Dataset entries
::::::
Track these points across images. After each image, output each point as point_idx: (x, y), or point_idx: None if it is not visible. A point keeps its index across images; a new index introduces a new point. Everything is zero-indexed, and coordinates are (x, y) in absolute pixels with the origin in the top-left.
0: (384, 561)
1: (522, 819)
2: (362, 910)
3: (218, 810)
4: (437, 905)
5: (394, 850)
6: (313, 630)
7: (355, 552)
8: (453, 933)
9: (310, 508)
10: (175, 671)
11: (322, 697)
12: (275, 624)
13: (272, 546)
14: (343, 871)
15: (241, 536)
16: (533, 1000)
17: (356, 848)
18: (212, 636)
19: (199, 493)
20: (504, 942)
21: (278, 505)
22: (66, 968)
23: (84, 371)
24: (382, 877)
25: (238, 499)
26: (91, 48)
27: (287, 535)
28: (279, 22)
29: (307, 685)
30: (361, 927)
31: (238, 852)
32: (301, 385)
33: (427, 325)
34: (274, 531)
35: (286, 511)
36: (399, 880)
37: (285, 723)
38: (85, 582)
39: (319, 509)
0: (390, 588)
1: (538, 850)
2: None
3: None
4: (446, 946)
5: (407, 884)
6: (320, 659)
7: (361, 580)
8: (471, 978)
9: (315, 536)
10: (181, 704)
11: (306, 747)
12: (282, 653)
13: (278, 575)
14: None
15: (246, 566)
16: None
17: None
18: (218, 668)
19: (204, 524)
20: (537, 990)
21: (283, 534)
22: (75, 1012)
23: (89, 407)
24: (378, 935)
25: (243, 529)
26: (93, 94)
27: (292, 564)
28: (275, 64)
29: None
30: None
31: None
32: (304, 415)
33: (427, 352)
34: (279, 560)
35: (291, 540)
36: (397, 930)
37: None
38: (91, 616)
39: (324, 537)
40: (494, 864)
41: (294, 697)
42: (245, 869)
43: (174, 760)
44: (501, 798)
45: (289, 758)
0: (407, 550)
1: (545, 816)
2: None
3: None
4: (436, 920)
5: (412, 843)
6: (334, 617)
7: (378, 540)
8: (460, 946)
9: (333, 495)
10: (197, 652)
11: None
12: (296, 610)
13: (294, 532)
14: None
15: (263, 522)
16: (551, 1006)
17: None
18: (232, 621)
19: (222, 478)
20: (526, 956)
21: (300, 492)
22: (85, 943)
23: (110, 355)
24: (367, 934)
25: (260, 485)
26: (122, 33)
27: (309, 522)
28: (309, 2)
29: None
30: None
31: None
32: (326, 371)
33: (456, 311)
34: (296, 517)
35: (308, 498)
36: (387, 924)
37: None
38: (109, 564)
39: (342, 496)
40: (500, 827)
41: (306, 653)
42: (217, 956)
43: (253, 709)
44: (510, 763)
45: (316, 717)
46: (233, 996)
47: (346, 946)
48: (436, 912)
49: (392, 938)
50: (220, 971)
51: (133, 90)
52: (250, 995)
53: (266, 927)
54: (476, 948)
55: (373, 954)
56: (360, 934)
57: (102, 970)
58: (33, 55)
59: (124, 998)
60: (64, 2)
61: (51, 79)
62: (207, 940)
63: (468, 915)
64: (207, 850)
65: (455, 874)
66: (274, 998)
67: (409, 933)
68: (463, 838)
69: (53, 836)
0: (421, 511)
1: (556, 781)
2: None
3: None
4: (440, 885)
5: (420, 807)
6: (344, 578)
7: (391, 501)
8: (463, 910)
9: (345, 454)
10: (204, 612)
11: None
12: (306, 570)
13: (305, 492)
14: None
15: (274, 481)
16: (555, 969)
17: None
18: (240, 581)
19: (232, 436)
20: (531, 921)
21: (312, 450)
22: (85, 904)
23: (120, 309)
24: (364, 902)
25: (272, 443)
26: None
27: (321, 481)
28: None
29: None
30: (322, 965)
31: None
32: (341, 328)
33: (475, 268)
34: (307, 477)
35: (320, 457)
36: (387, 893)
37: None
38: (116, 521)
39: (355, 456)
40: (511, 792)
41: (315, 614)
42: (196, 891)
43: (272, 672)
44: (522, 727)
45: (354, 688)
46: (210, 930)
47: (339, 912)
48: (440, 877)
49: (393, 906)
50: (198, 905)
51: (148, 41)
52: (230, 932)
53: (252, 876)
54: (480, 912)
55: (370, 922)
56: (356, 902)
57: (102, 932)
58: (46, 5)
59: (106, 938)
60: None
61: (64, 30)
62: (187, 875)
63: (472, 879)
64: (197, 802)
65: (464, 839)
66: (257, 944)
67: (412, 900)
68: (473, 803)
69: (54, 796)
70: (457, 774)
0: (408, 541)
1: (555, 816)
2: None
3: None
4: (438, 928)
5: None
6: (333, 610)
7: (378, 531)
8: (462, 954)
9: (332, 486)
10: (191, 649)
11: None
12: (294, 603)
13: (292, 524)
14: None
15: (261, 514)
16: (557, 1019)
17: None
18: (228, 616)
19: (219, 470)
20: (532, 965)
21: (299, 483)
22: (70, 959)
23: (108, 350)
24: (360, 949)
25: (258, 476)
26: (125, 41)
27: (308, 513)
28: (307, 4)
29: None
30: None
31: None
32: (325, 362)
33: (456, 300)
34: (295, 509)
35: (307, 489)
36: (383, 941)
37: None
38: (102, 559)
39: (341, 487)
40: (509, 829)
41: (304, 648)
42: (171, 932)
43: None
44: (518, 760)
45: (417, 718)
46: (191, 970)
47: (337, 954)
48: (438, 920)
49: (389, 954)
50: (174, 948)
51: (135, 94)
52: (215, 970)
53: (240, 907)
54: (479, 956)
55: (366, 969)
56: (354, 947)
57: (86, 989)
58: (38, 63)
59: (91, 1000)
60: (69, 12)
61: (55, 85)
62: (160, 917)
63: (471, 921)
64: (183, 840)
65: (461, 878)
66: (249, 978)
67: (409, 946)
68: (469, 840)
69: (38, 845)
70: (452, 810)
::::::
> **The task**
Transcribe the records. Keep every word exactly as it stands.

> **Answer**
Track these points across images. After each image, output each point as point_idx: (x, y), or point_idx: None if it is not visible. A point keeps its index across images; a new index introduces a new point. Everything is zero-indexed, and coordinates are (x, y) in absolute pixels with the origin in the top-left.
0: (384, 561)
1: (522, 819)
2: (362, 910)
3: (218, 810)
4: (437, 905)
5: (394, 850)
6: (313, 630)
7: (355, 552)
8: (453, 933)
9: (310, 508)
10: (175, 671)
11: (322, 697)
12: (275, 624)
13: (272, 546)
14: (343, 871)
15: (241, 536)
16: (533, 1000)
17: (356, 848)
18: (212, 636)
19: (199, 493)
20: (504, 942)
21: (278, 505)
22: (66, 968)
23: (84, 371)
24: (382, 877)
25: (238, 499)
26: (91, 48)
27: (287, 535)
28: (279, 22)
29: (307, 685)
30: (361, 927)
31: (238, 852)
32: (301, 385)
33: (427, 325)
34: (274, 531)
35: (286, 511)
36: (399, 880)
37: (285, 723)
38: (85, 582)
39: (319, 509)
0: (390, 588)
1: (538, 850)
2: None
3: None
4: (446, 946)
5: (407, 884)
6: (320, 659)
7: (361, 580)
8: (471, 978)
9: (315, 536)
10: (181, 704)
11: (306, 747)
12: (282, 653)
13: (278, 575)
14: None
15: (246, 566)
16: None
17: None
18: (218, 668)
19: (204, 524)
20: (537, 990)
21: (283, 534)
22: (75, 1012)
23: (89, 407)
24: (378, 935)
25: (243, 529)
26: (93, 94)
27: (292, 564)
28: (275, 64)
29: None
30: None
31: None
32: (304, 415)
33: (427, 352)
34: (279, 560)
35: (291, 540)
36: (397, 930)
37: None
38: (91, 616)
39: (324, 537)
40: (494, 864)
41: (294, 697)
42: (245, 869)
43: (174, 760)
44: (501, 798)
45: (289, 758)
0: (407, 550)
1: (545, 816)
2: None
3: None
4: (436, 920)
5: (412, 843)
6: (334, 617)
7: (378, 540)
8: (460, 946)
9: (333, 495)
10: (197, 652)
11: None
12: (296, 610)
13: (294, 532)
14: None
15: (263, 522)
16: (551, 1006)
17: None
18: (232, 621)
19: (222, 478)
20: (526, 956)
21: (300, 492)
22: (85, 943)
23: (110, 355)
24: (367, 934)
25: (260, 485)
26: (122, 33)
27: (309, 522)
28: (309, 2)
29: None
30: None
31: None
32: (326, 371)
33: (456, 311)
34: (296, 517)
35: (308, 498)
36: (387, 924)
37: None
38: (109, 564)
39: (342, 496)
40: (500, 827)
41: (306, 653)
42: (217, 956)
43: (253, 709)
44: (510, 763)
45: (316, 717)
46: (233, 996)
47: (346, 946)
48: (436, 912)
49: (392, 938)
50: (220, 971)
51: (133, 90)
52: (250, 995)
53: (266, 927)
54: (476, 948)
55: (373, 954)
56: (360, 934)
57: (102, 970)
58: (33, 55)
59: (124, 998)
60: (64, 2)
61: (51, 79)
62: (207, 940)
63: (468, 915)
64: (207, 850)
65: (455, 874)
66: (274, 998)
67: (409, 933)
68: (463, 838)
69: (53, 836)
0: (421, 511)
1: (556, 781)
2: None
3: None
4: (440, 885)
5: (420, 807)
6: (344, 578)
7: (391, 501)
8: (463, 910)
9: (345, 454)
10: (204, 612)
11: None
12: (306, 570)
13: (305, 492)
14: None
15: (274, 481)
16: (555, 969)
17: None
18: (240, 581)
19: (232, 436)
20: (531, 921)
21: (312, 450)
22: (85, 904)
23: (120, 309)
24: (364, 902)
25: (272, 443)
26: None
27: (321, 481)
28: None
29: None
30: (322, 965)
31: None
32: (341, 328)
33: (475, 268)
34: (307, 477)
35: (320, 457)
36: (387, 893)
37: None
38: (116, 521)
39: (355, 456)
40: (511, 792)
41: (315, 614)
42: (196, 891)
43: (272, 672)
44: (522, 727)
45: (354, 688)
46: (210, 930)
47: (339, 912)
48: (440, 877)
49: (393, 906)
50: (198, 905)
51: (148, 41)
52: (230, 932)
53: (252, 876)
54: (480, 912)
55: (370, 922)
56: (356, 902)
57: (102, 932)
58: (46, 5)
59: (106, 938)
60: None
61: (64, 30)
62: (187, 875)
63: (472, 879)
64: (197, 802)
65: (464, 839)
66: (257, 944)
67: (412, 900)
68: (473, 803)
69: (54, 796)
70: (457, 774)
0: (408, 541)
1: (555, 816)
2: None
3: None
4: (438, 928)
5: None
6: (333, 610)
7: (378, 531)
8: (462, 954)
9: (332, 486)
10: (191, 649)
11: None
12: (294, 603)
13: (292, 524)
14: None
15: (261, 514)
16: (557, 1019)
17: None
18: (228, 616)
19: (219, 470)
20: (532, 965)
21: (299, 483)
22: (70, 959)
23: (108, 350)
24: (360, 949)
25: (258, 476)
26: (125, 41)
27: (308, 513)
28: (307, 4)
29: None
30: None
31: None
32: (325, 362)
33: (456, 300)
34: (295, 509)
35: (307, 489)
36: (383, 941)
37: None
38: (102, 559)
39: (341, 487)
40: (509, 829)
41: (304, 648)
42: (171, 932)
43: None
44: (518, 760)
45: (417, 718)
46: (191, 970)
47: (337, 954)
48: (438, 920)
49: (389, 954)
50: (174, 948)
51: (135, 94)
52: (215, 970)
53: (240, 907)
54: (479, 956)
55: (366, 969)
56: (354, 947)
57: (86, 989)
58: (38, 63)
59: (91, 1000)
60: (69, 12)
61: (55, 85)
62: (160, 917)
63: (471, 921)
64: (183, 840)
65: (461, 878)
66: (249, 978)
67: (409, 946)
68: (469, 840)
69: (38, 845)
70: (452, 810)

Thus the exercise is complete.